The Flow Content standard supports the sharing of communication “Flows”, including content and processing logic. The standard supports common functionality that can be implemented by all Flow-based tools for authoring and running flows across diverse channels: voice calls, text channels, social networks with rich multimedia, and offline-first mobile apps. The standard also allows systems to add their own custom functionality on top of general, interoperable building blocks… also flexibly handle established legacy data collection applications, such as XForms / Open Data Kit questionnaires. They are sector-agnostic and work in conjunction with, rather than as a replacement for, sector-specific data standards such as FHIR in digital health, SCORM in remote education, etc.

Some of this project is about standards for making it easier to build and share flow definitions from one software application to another (e.g. Viamo to RapidPro). Another part of it that I find even more interesting is the idea that these standards would make it easier to share data generated through specific flow interactions. They’re working with the Frictionless Data spec and some other tooling to make it easier to analyze data generated from flows.

Broadly, this seems relevant to systems like the 2 Way Texting and covid education systems that use CHT-Core for apps that health workers interact with in a web browser or smartphone, and RapidPro to support messaging with individual patients or health workers. The latest RapidPro-CHT integration docs can be found here. Accessing and analyzing data from RapidPro+CHT integrated systems is a challenge that has come up in this work. It seems like the CHT community is looking for better technical approaches on this front and the flow interop project might help solve these problems.

I’ll be following the flow interop project to see what we can learn from it. I’d be curious to hear if others in the CHT community are also following this work. If so, what do you think about it’s relevance to the CHT community? How does the level of priority for this kind of standards/interoperability effort compare to other product priorities that live CHT deployments are facing?

isaacholeman · January 12, 2021, 3:51pm

@lucas @erika as I read more about the Frictionless Data project, I also came across the goodtables.io “data validation as a service” open source project. I thought it might be interesting for you and collaborators from DataKind to look into and see if we can learn from or use it in the context of the Data Confidence initiative.

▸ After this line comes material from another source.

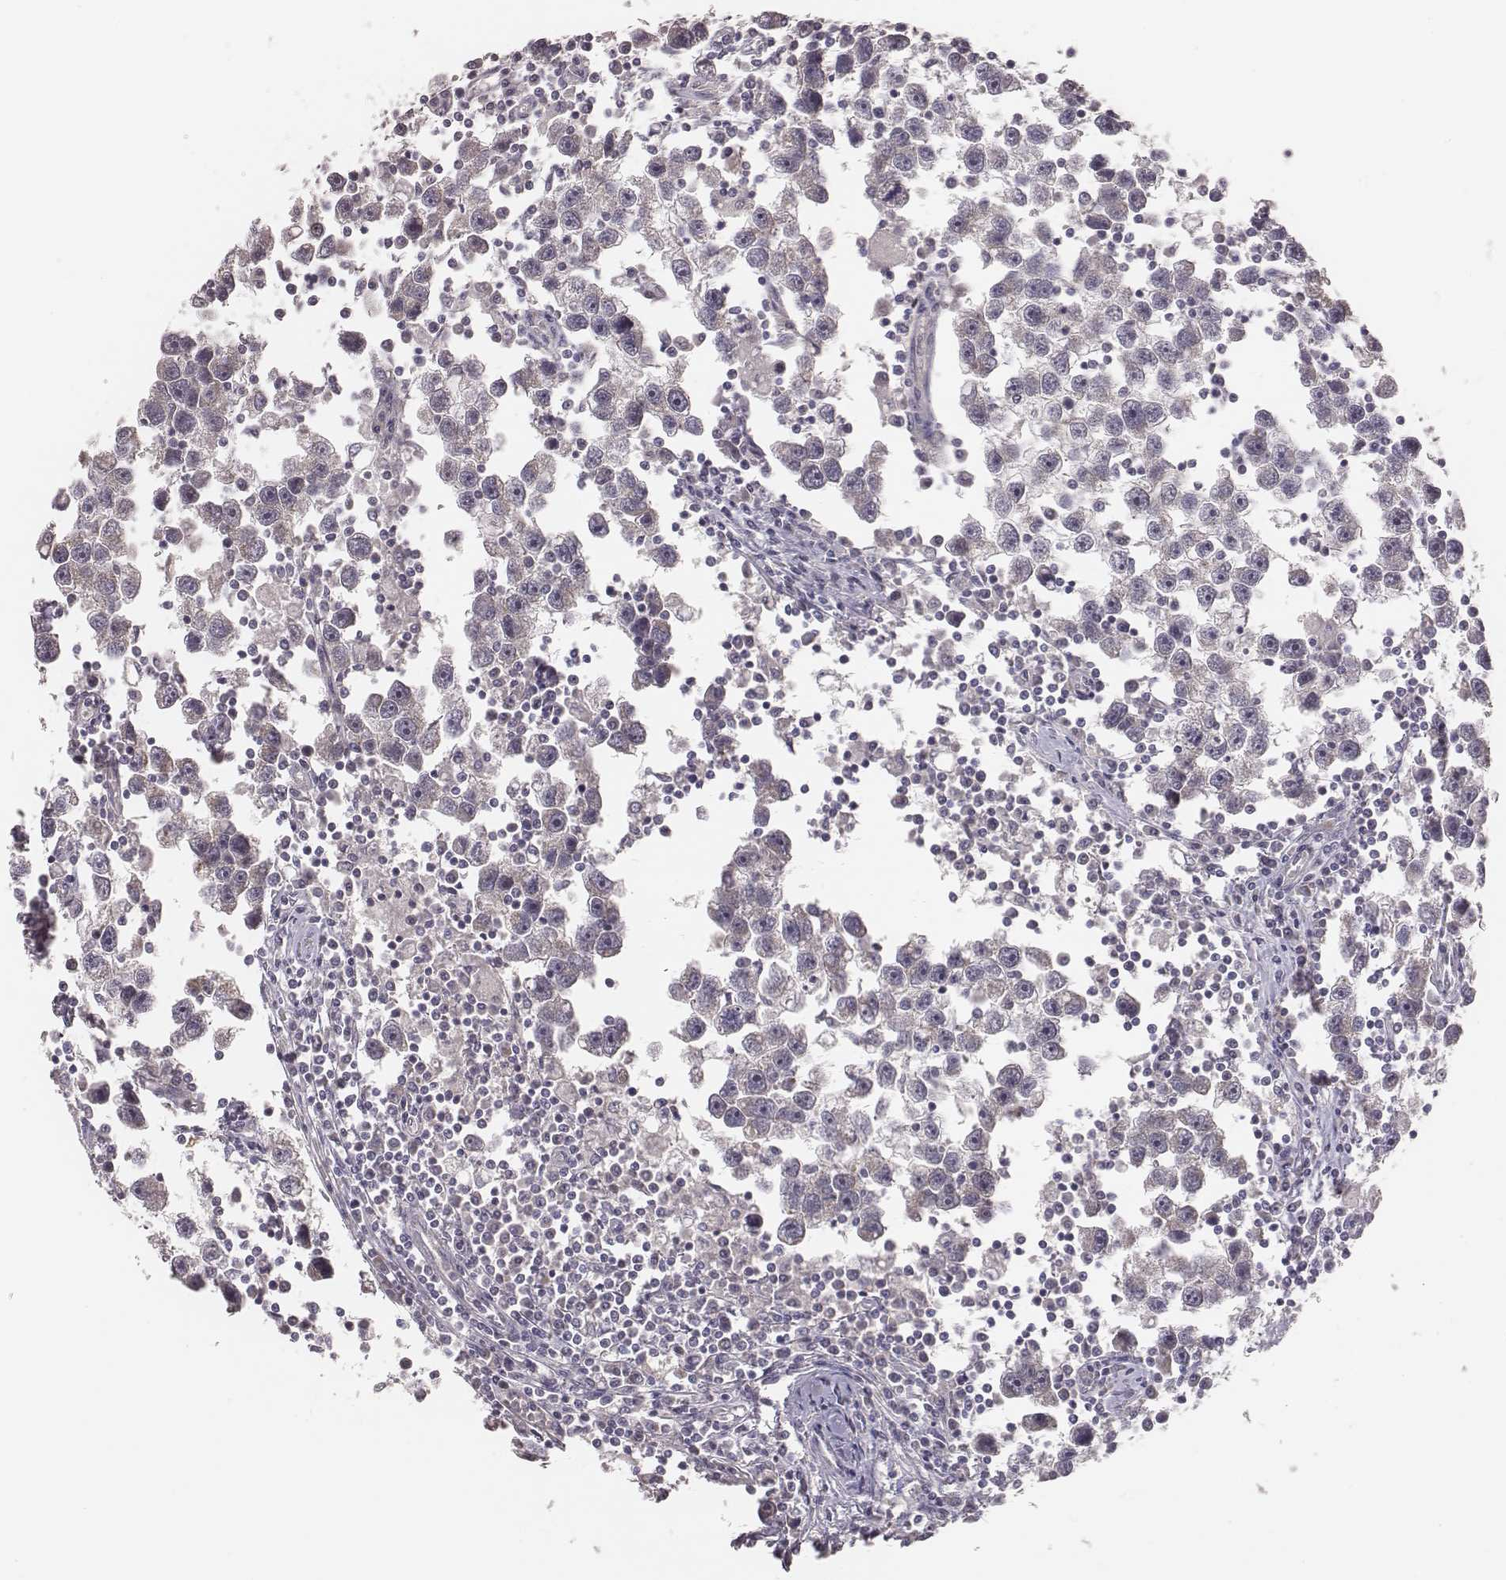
{"staining": {"intensity": "negative", "quantity": "none", "location": "none"}, "tissue": "testis cancer", "cell_type": "Tumor cells", "image_type": "cancer", "snomed": [{"axis": "morphology", "description": "Seminoma, NOS"}, {"axis": "topography", "description": "Testis"}], "caption": "IHC photomicrograph of neoplastic tissue: human testis cancer stained with DAB (3,3'-diaminobenzidine) displays no significant protein staining in tumor cells.", "gene": "HAVCR1", "patient": {"sex": "male", "age": 30}}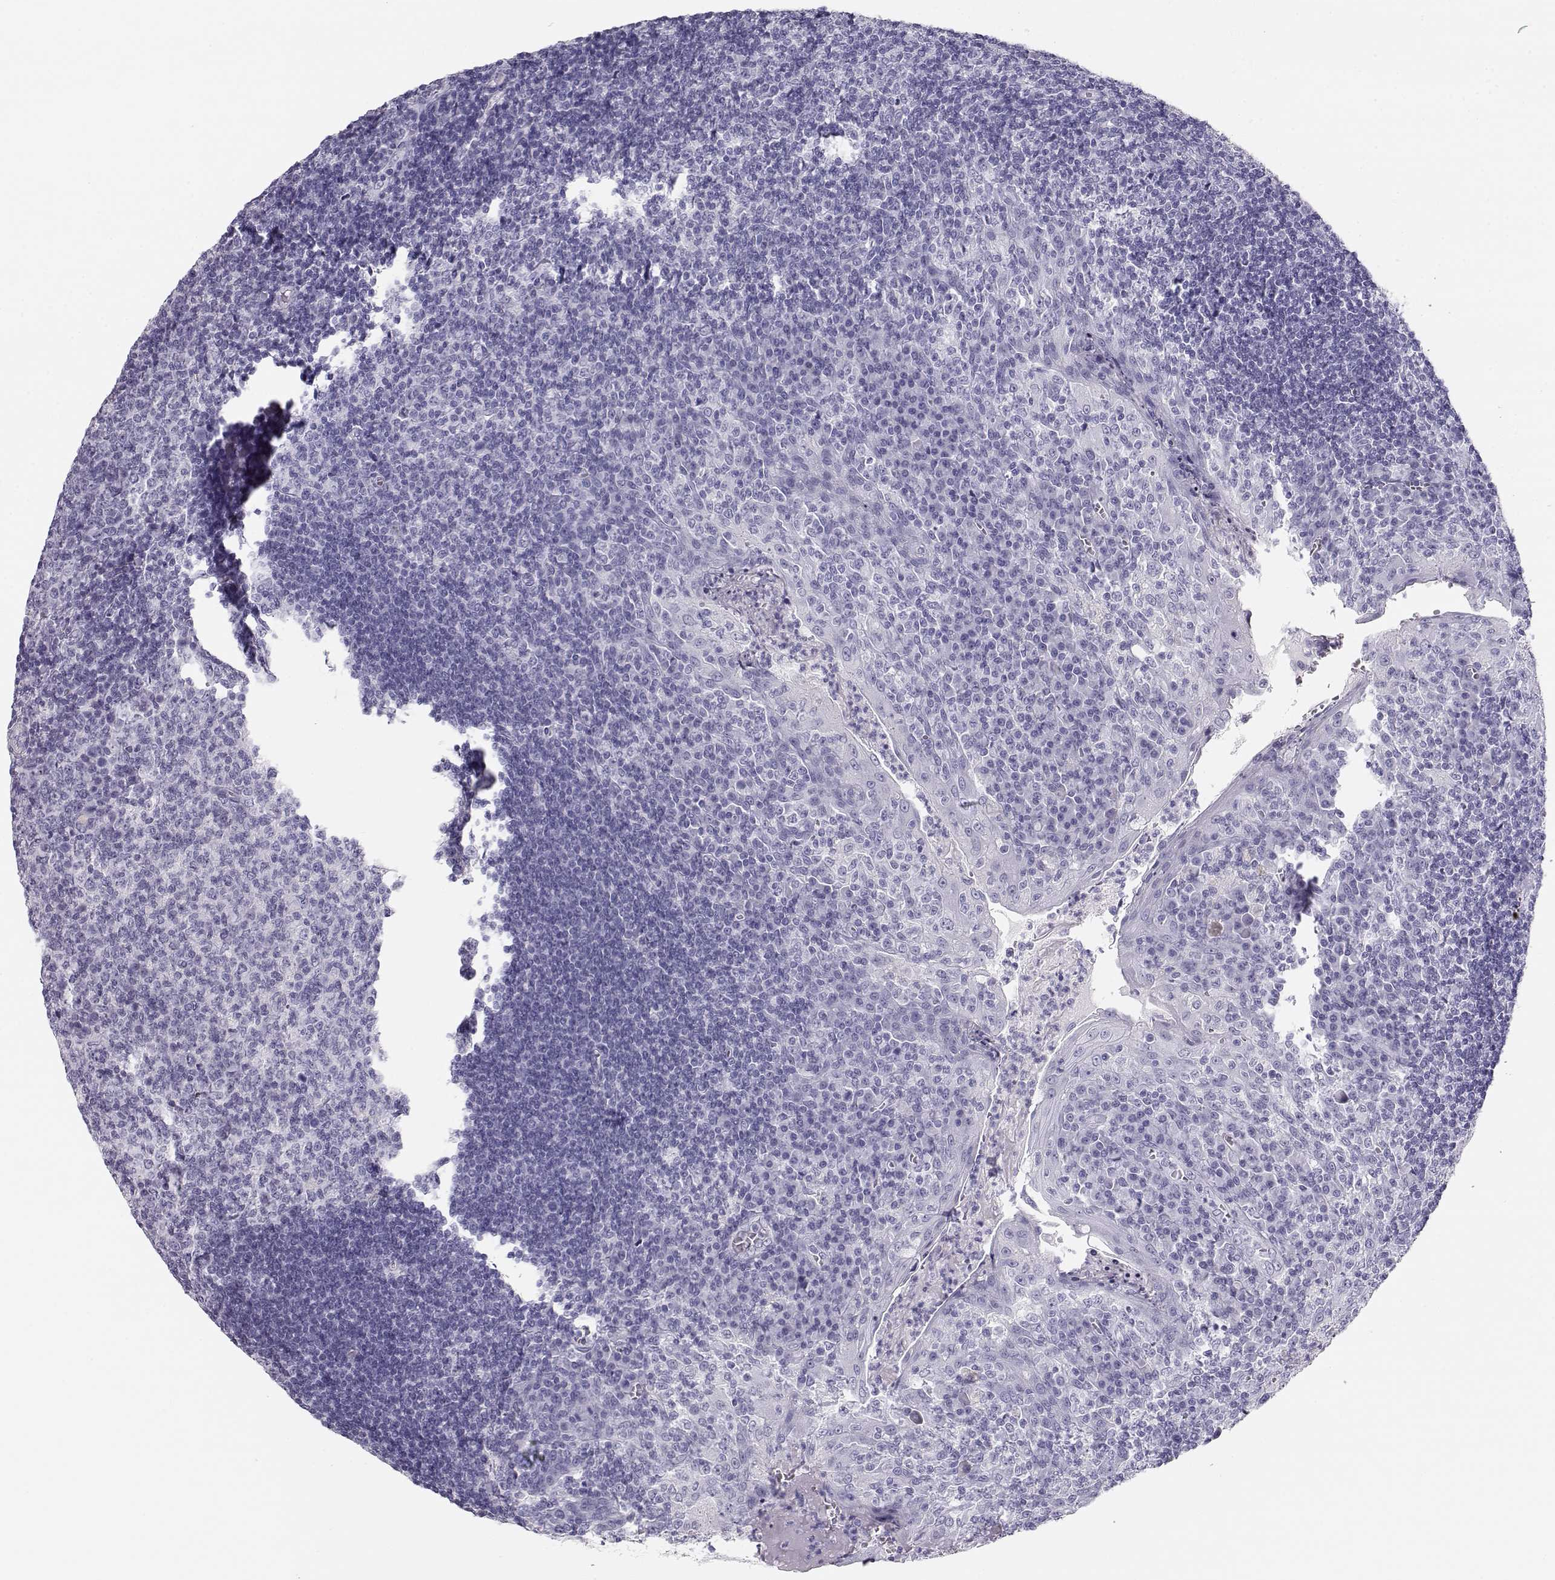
{"staining": {"intensity": "negative", "quantity": "none", "location": "none"}, "tissue": "tonsil", "cell_type": "Germinal center cells", "image_type": "normal", "snomed": [{"axis": "morphology", "description": "Normal tissue, NOS"}, {"axis": "topography", "description": "Tonsil"}], "caption": "The immunohistochemistry (IHC) histopathology image has no significant expression in germinal center cells of tonsil.", "gene": "MAGEC1", "patient": {"sex": "female", "age": 12}}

lucas · January 12, 2021, 7:16pm

Thanks for flagging this, goodtables.io seems really cool for validating data files, it could be worth looking at the sort of data quality checks they support for ideas for our data confidence initiative. The python api could definitely be useful also to validate data as we query them for miscellaneous analyses

erika · January 16, 2021, 5:36pm

We used goodtables when building the matching tool at DSaPP. It’s designed primarily for testing data at ingestion – the data have to be loaded into Python and available in RAM. It would be a great tool for the purpose Lucas suggests (testing data being ingested into modeling pipelines, etc.) and also for testing data being uploaded into a repository before attempting to write it to a database table. For testing data resting in or moving through the database, it’s probably quite a bit slower than using tools like DBT that can interact with the data in the database without extracting them.

isaacholeman · January 19, 2021, 7:09pm

That totally makes sense, it’s good to learn something new every day!